Instruction 1 | Can you rewrite the Django thread between "team.team_member = team_members" and "of code appearance.", inclusive, with "ham-handed" changed to "clumsy"?

Django filter exact m2m objects

Question

Let's say I have a team model, and a team has members.

So

class Team(models.Model):
    team_member = models.ManyToManyField('Employee')

class Employee(models.Model):
    ....

Lets say I have a list of employee ids like team_members = [1001, 1003, 1004] and I want to find the Team, that is made up of exactly those three members.

I don't want the team that has [1001, 1003, 1004, 1005] or the team that has [1001, 1003].

Only team [1001, 1003, 1004].

This is what I'm doing now:

teams = Team.objects.all()
for t in teams:
    if set([x.id for x in t.team_member.all()]) == set(team_members):
        team = t
if not team:
    team = Team.objects.create()
    team.team_member = team_members

But it seems a bit ham-handed. Is there a cleaner way, with fewer nested loops?

I think you can use `in` -> `Team.objects.filter(team_member__pk__in=team_members)` — Gocht, Mar 04 '16 at 19:11
That would return a team that contained those three members and others. I want EXACTLY those team members. — Rob L, Mar 04 '16 at 19:13
It returns a queryset of teams that contain ANY of `team_members`. I need the one team that is composed of ONLY those three team members. — Rob L, Mar 04 '16 at 19:20
Possible duplicate of [Django ManytoMany filter exact list](http://stackoverflow.com/questions/40505500/django-manytomany-filter-exact-list) — waterproof, Apr 14 '17 at 19:08

score 1 · Answer 1 · edited May 23 '17 at 12:09

The short answer

No, I don't know of a much simpler way in terms of code appearance.

However there are some things you could do to make your code a little more graceful and potentially a lot faster. Plus it is possible to do the work in the database, albeit quite inefficiently for large team sizes.

Data under study |
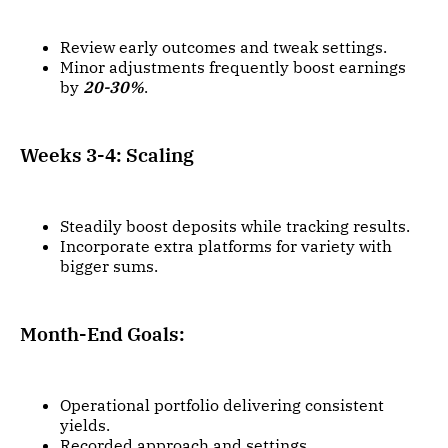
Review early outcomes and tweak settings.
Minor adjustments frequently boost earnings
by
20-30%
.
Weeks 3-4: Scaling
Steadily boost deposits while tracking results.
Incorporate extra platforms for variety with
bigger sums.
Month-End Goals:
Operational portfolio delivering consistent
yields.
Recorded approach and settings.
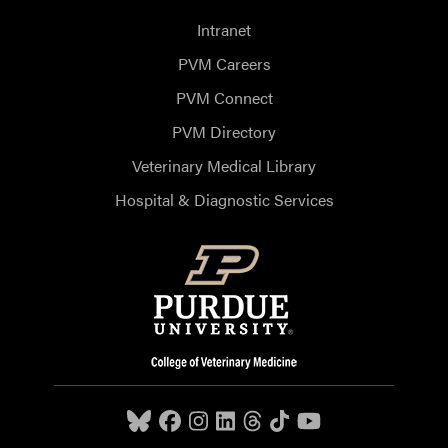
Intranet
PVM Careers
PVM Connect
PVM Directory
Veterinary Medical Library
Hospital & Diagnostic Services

...

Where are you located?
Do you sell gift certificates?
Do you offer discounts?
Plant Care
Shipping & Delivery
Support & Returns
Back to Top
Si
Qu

Instruction 2 | Which lines in the entries contain the word "settings"? Copy each one out; case counts.

Reply 1 |
team.team_member = team_members

But it seems a bit clumsy. Is there a cleaner way, with fewer nested loops?

I think you can use `in` -> `Team.objects.filter(team_member__pk__in=team_members)` — Gocht, Mar 04 '16 at 19:11
That would return a team that contained those three members and others. I want EXACTLY those team members. — Rob L, Mar 04 '16 at 19:13
It returns a queryset of teams that contain ANY of `team_members`. I need the one team that is composed of ONLY those three team members. — Rob L, Mar 04 '16 at 19:20
Possible duplicate of [Django ManytoMany filter exact list](http://stackoverflow.com/questions/40505500/django-manytomany-filter-exact-list) — waterproof, Apr 14 '17 at 19:08

score 1 · Answer 1 · edited May 23 '17 at 12:09

The short answer

No, I don't know of a much simpler way in terms of code appearance.

Reply 2 |
Review early outcomes and tweak settings.
Recorded approach and settings.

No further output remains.